I mean it's no Hatoful Boyfriend.
posted by krinklyfig at 4:00 PM on June 13, 2015 [2 favorites]


Hatoful Boyfriend is much, much less creepy.
posted by asperity at 4:44 PM on June 13, 2015 [1 favorite]


I don't know. Have you ever heard the stories girls will make up about their dolls given free range? This doesn't seem much weirder than that.
posted by dinty_moore at 6:48 PM on June 13, 2015 [1 favorite]


Except for the part where grown-ass adults are creating these games for money (and I have no idea where the money comes from, but damn.)

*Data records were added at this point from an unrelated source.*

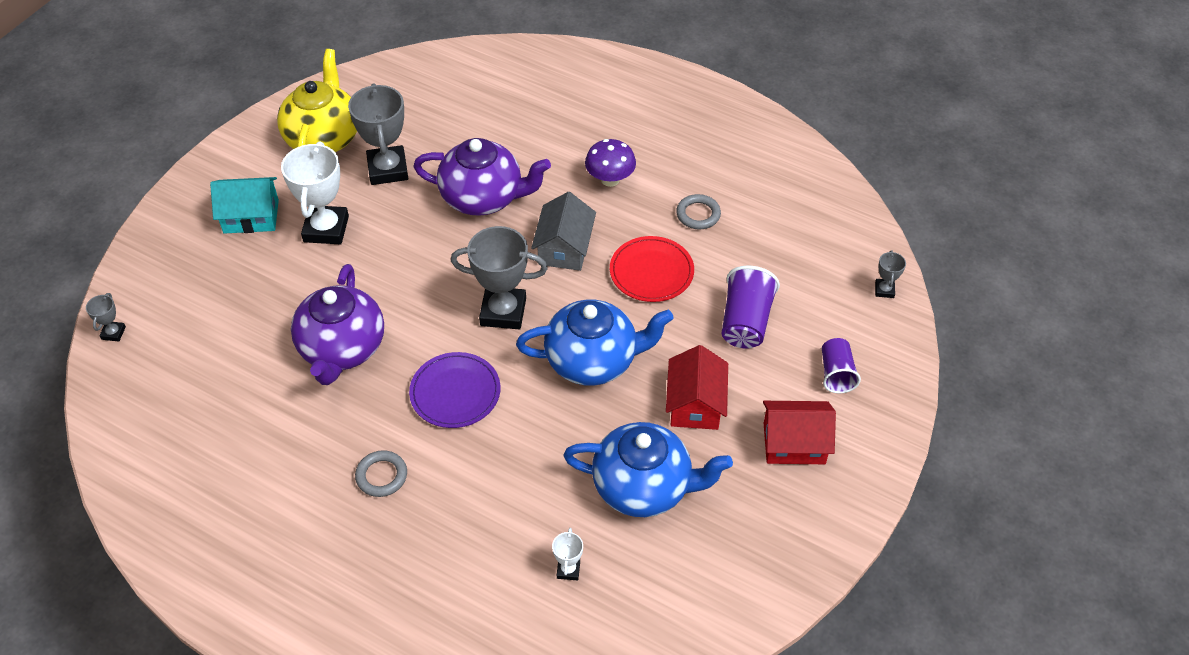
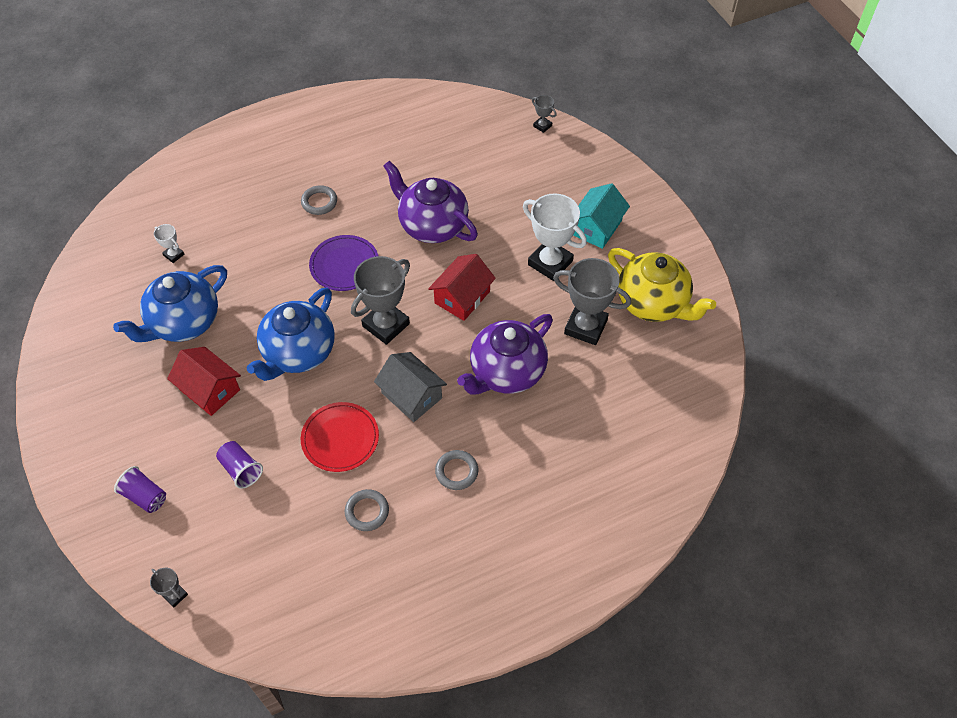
camera: 125 degrees right, 5 degrees up
purple mushroom [585,139,636,187] -> grey ring [435,450,478,490]
purple cup [721,266,780,349] -> purple cup [216,441,263,489], size x0.66
red house [763,401,836,464] -> red house moved to [428,254,496,321]

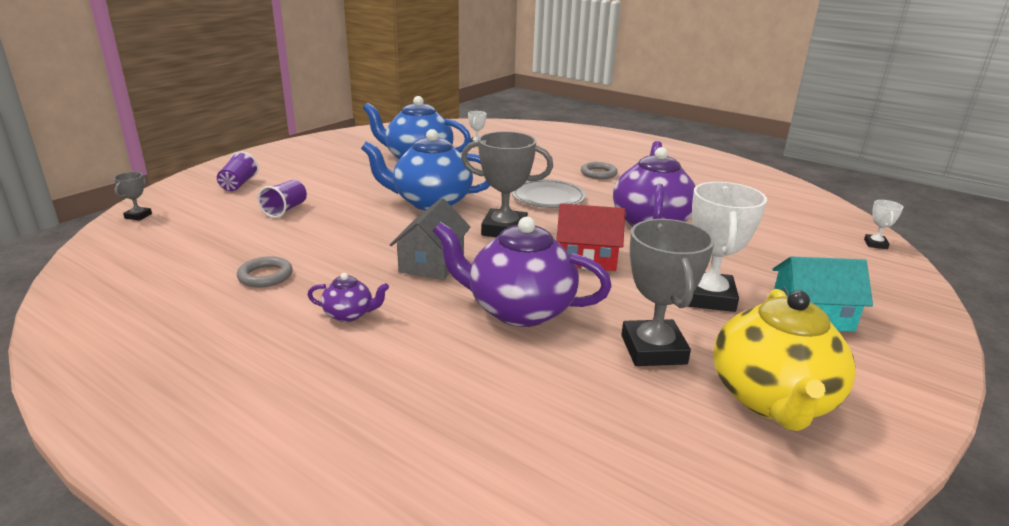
camera: 60 degrees right, 30 degrees down
red house [167,347,241,416] -> none
red plate [301,402,379,472] -> none
purple plate [309,235,378,291] -> grey plate [512,179,586,208]
grey ring [435,450,478,490] -> purple teapot [307,273,389,322]
grey trophy [532,95,557,133] -> white trophy [864,200,903,249]

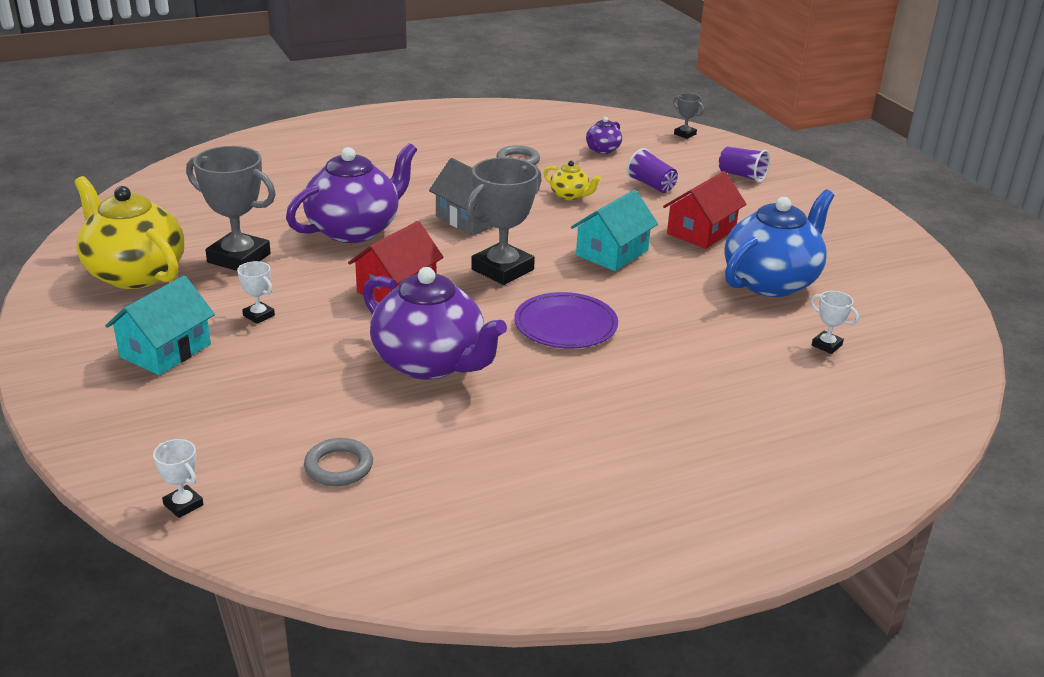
camera: 120 degrees right, 5 degrees up
purple teapot [307,273,389,322] -> purple teapot moved to [586,117,622,154]
blue teapot [361,129,491,210] -> turquoise house [571,190,658,271]
grey plate [512,179,586,208] -> purple plate [514,292,618,349]
grey ring [581,162,618,179] -> grey ring moved to [304,438,373,486]
white trophy [688,182,767,312] -> white trophy [237,261,275,324], size x0.46
none -> yellow teapot [544,161,601,200]
none -> red house [663,171,747,249]

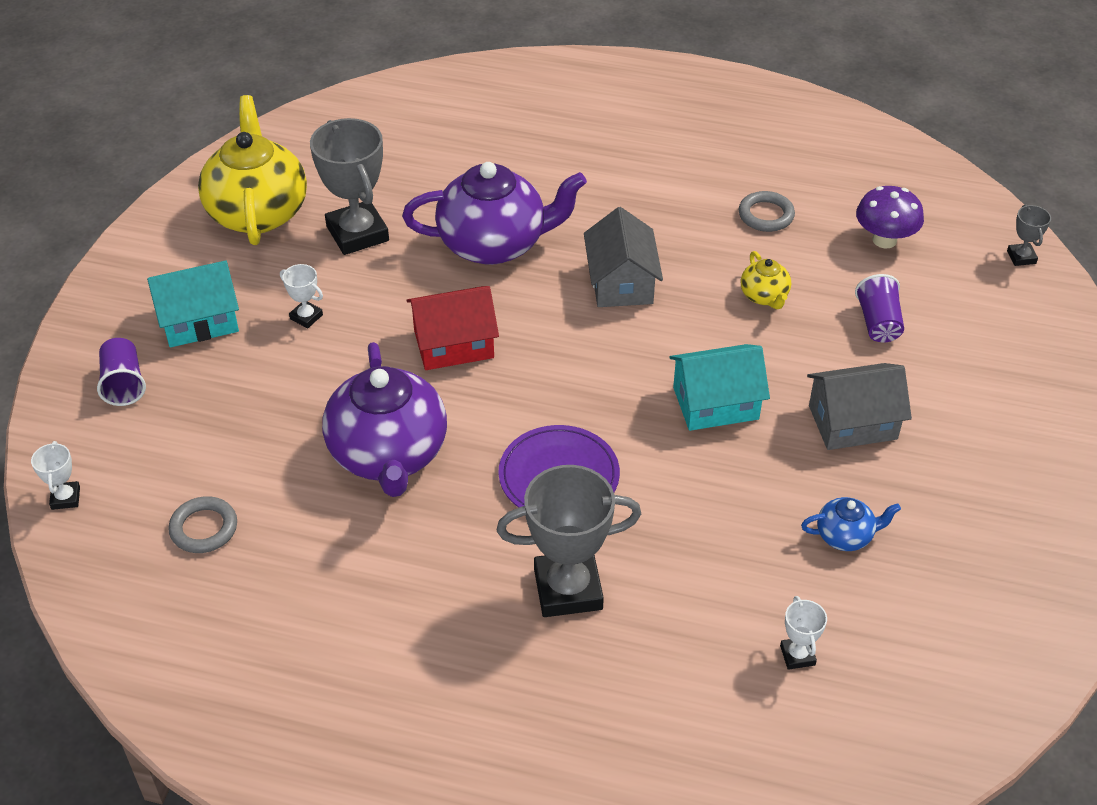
camera: 40 degrees right, 15 degrees up
white trophy [237,261,275,324] -> white trophy turned 45 degrees counterclockwise [280,264,323,328]
grey trophy [466,157,542,285] -> grey trophy moved to [497,465,641,617]
purple teapot [586,117,622,154] -> purple mushroom [856,186,924,248]
red house [663,171,747,249] -> grey house [807,363,912,450]
purple cup [719,147,770,183] -> purple cup moved to [97,338,146,406]
blue teapot [724,190,834,297] -> blue teapot [801,497,901,551], size x0.45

My Barbies were all Nudist Camp Barbie because vinyl clothes + vinyl skin = more hassle than it was worth to try to yank that stuff on and off. At least nobody was monetizing that and selling it back to me!
posted by asperity at 9:40 AM on June 14, 2015 [1 favorite]


This makes me glad, in a way, that I don't have kids.

I have no idea what is the correct response to this kind of disturbing


Until they are older, it's pretty easy to control what your kids do online. There are tons of decent sites for kids to explore or play games on.